Le directeur d’une entreprise qui fabrique des sacs plastique se demande, de son côté, si cette taxe sera prélevée à la source, c’est-à-dire aux producteurs où sera à la charge des consommateurs. Etant donné qu’un sac plastique coûte Re 0,30 à produire, une taxe de Re 1 rendrait le prix du produit prohibitif.

Le manager du supermarché London Store, Nicolas Kan Wah, estime toutefois que cette mesure sera “une bonne chose sur le long terme si on peut éduquer le consommateur pour qu’il utilise moins de sacs”. Il ne sait pas encore quel sera l’impact de cette taxe mais précise qu’il faudra être honnête avec le consommateur.

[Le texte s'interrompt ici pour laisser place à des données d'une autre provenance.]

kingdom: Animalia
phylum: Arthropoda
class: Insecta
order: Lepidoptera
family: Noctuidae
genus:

Mosadeq Sahebdin de l’Institute of Consumer Protection pense finalement que cette taxe sera “passée au consommateur ”. Il la qualifie d’“ironique” car le gouvernement a échoué dans toutes ses autres tentatives de “responsabiliser le consommateur” et vient donc lui imposer un nouveau “fardeau”. Il ajoute cependant que le consommateur “doit être initié au concept de la consommation durable et changer ses habitudes pour qu’elles aient moins d’impact sur l’environnement”. Mosadeq Sahebdin conclut que le coût de cette taxe devrait être partagé entre les producteurs et les consommateurs des sacs et bouteilles en plastique.

En ce qui concerne les bouteilles en plastique, le conseiller de l’Environnement met en exergue “les actions volontaires” des producteurs. La Mauritius Soft Drink Bottlers Association (MSDBA) s’est, par exemple, engagée à contribuer à la collecte et au recyclage des bouteilles en plastique. L’association envoie actuellement 17 % des bouteilles usées à Polypet pour être recyclées. L’objectif pour l’année prochaine est d’arriver à collecter 30 % des bouteilles.

Mais le chief executive de Mauritius Beverages Ltd et de Phoenix Camp Minerals, Claude Pougnet, trouve l’introduction d’une taxe d’une roupie sur les bouteilles en plastique “décevante”. “Nous avons déjà un système qui fonctionne bien. Cette taxe ressemble à une green tax mais elle ne l’est pas.” Selon Claude Pougnet, il est encore trop tôt pour connaître l’impact qu’aura la taxe sur les consommateurs mais la MSDBA se réunira bientôt pour décider de la marche à suivre.